Records shown =
Content starts

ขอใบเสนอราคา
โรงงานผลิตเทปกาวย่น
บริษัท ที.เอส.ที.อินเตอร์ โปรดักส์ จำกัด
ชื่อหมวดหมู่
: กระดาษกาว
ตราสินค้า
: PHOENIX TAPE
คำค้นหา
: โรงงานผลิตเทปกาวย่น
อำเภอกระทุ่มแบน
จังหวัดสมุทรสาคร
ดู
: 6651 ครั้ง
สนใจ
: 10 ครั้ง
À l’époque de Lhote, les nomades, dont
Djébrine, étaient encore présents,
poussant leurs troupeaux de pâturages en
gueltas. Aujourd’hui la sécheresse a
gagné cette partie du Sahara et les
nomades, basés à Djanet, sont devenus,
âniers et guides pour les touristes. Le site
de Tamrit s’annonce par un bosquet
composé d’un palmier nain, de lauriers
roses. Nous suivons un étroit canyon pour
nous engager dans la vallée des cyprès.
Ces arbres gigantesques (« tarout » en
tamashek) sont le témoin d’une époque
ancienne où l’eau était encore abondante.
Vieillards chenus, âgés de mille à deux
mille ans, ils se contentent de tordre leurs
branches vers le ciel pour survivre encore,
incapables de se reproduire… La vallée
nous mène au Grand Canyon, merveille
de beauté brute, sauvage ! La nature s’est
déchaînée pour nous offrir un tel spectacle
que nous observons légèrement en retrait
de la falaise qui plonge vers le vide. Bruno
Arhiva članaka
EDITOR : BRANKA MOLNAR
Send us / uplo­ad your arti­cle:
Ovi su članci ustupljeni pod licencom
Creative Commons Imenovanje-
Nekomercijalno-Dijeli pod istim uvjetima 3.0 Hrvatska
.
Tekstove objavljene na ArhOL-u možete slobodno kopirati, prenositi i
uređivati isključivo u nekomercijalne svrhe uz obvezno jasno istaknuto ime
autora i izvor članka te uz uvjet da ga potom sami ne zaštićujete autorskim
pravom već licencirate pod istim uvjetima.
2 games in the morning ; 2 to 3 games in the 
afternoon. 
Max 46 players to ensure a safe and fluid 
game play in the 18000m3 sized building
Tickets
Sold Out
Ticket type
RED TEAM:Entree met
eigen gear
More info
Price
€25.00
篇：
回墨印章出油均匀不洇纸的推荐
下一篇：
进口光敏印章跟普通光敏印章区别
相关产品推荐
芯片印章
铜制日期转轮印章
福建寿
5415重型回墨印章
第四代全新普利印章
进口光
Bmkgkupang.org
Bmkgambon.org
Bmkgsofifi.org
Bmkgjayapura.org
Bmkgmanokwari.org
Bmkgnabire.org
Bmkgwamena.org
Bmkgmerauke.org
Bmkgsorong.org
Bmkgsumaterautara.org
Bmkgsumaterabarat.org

Content ends

Your answer should be a single number: how many lines in the preceding entries contain "vallée".

Exercise answer =
2